Write out every line of the records below word for word, leaving the pictures out.
*** Input for this task Section Begins ***
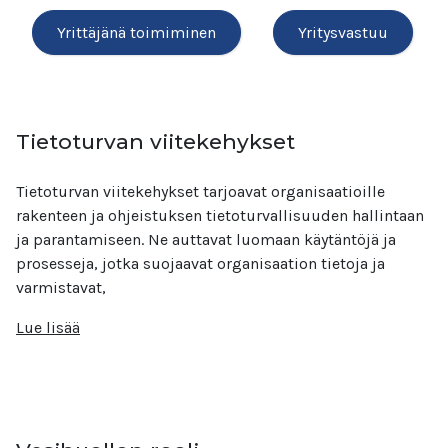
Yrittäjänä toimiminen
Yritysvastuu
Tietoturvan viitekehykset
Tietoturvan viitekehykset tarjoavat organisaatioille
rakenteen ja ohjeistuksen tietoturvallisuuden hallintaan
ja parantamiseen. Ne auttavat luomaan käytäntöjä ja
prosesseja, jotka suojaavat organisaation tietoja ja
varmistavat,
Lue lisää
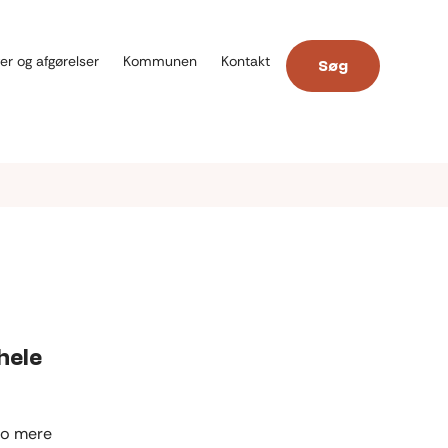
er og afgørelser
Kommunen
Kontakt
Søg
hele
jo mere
*** Input for this task Section Ends ***
→ **Solution below**
Yrittäjänä toimiminen
Yritysvastuu
Tietoturvan viitekehykset
Tietoturvan viitekehykset tarjoavat organisaatioille
rakenteen ja ohjeistuksen tietoturvallisuuden hallintaan
ja parantamiseen. Ne auttavat luomaan käytäntöjä ja
prosesseja, jotka suojaavat organisaation tietoja ja
varmistavat,
Lue lisää
er og afgørelser
Kommunen
Kontakt
Søg
hele
jo mere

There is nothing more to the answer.